> What the task asks
Recast each line of the data below as a row in a Markdown table with the columns Row and Line, numbering the rows in order and omitting blank lines. Leave the pictures out of the table.

──────────────────────────────

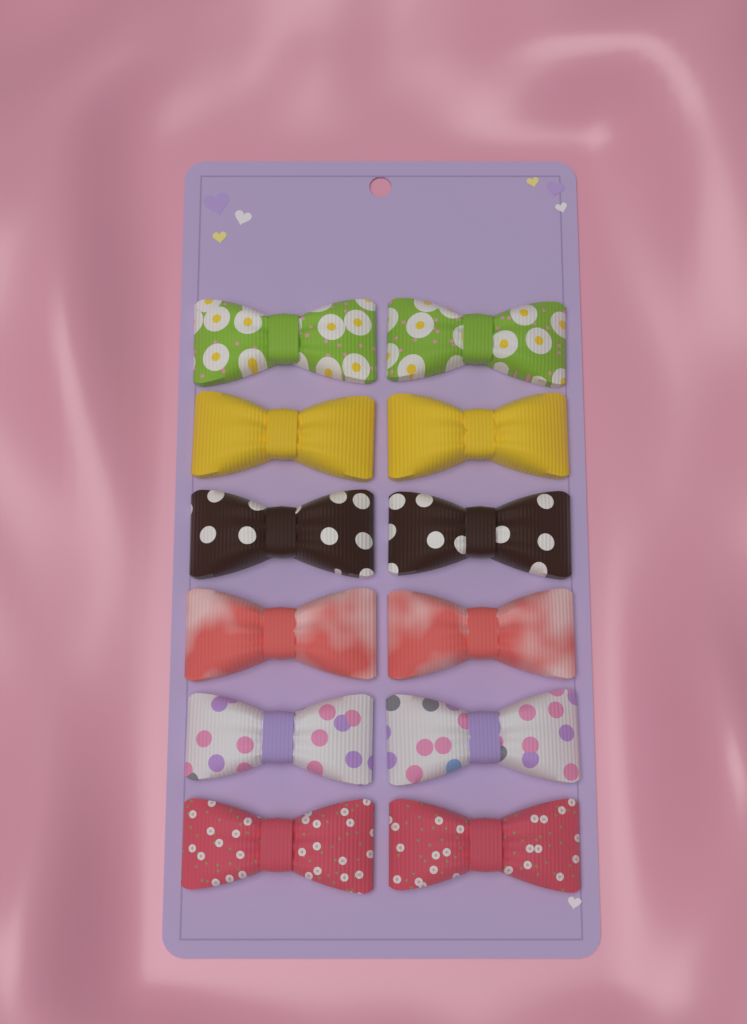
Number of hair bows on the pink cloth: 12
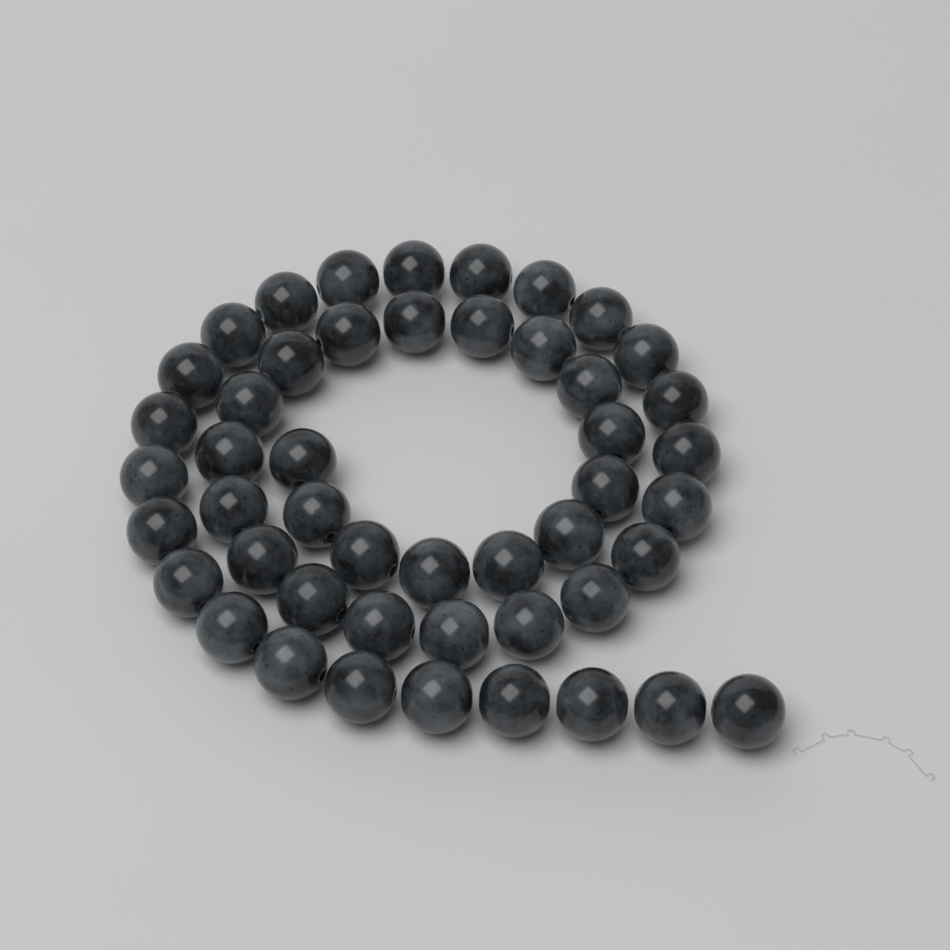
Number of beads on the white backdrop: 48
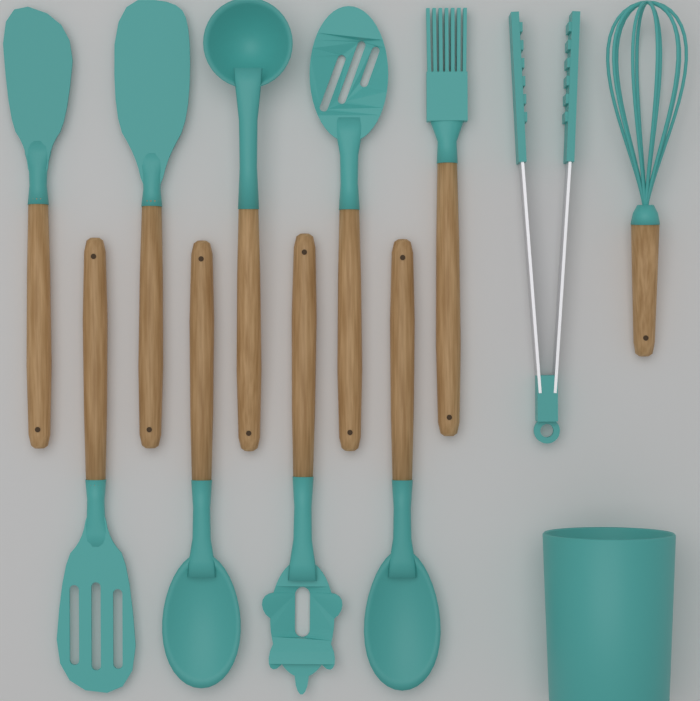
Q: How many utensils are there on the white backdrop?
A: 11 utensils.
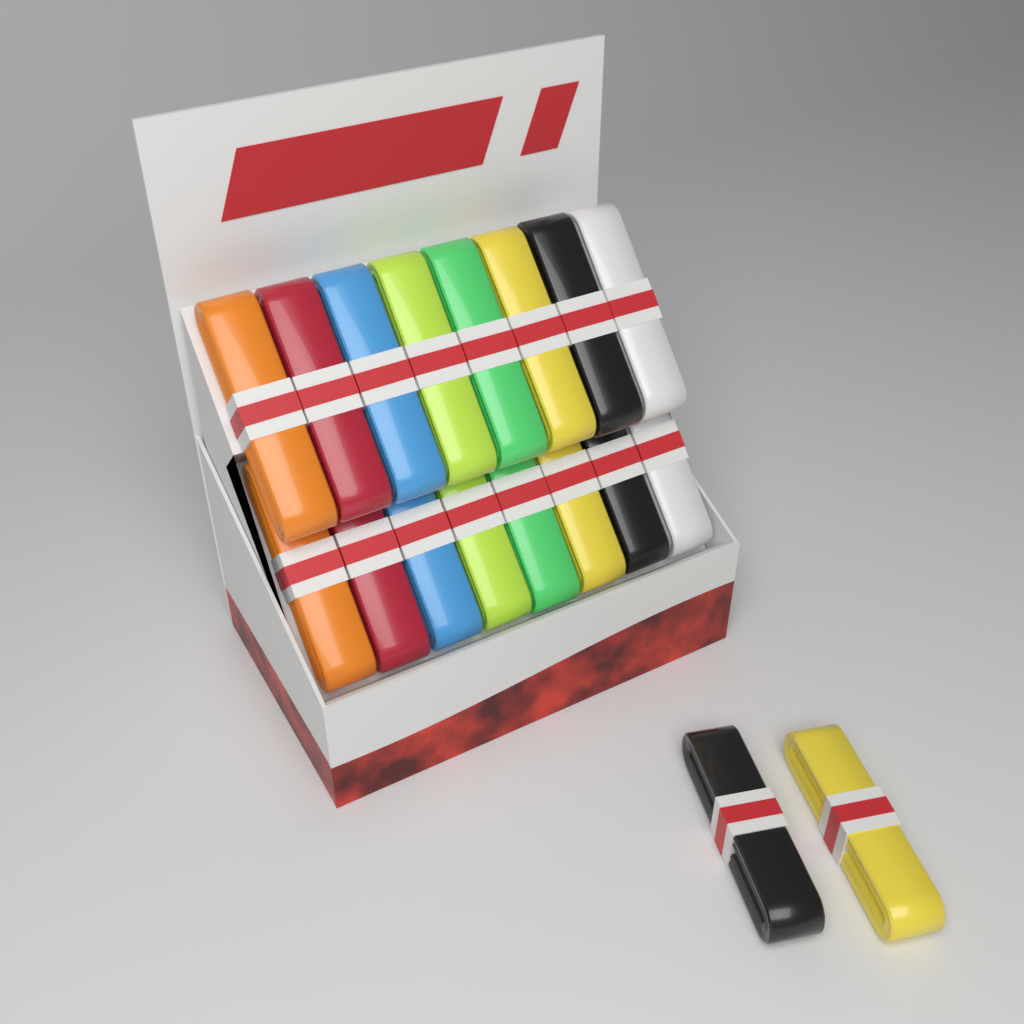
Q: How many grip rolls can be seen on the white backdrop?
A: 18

──────────────────────────────

> Exercise output
| Row | Line |
|---|---|
| 1 | Number of hair bows on the pink cloth: 12 |
| 2 | Number of beads on the white backdrop: 48 |
| 3 | Q: How many utensils are there on the white backdrop? |
| 4 | A: 11 utensils. |
| 5 | Q: How many grip rolls can be seen on the white backdrop? |
| 6 | A: 18 |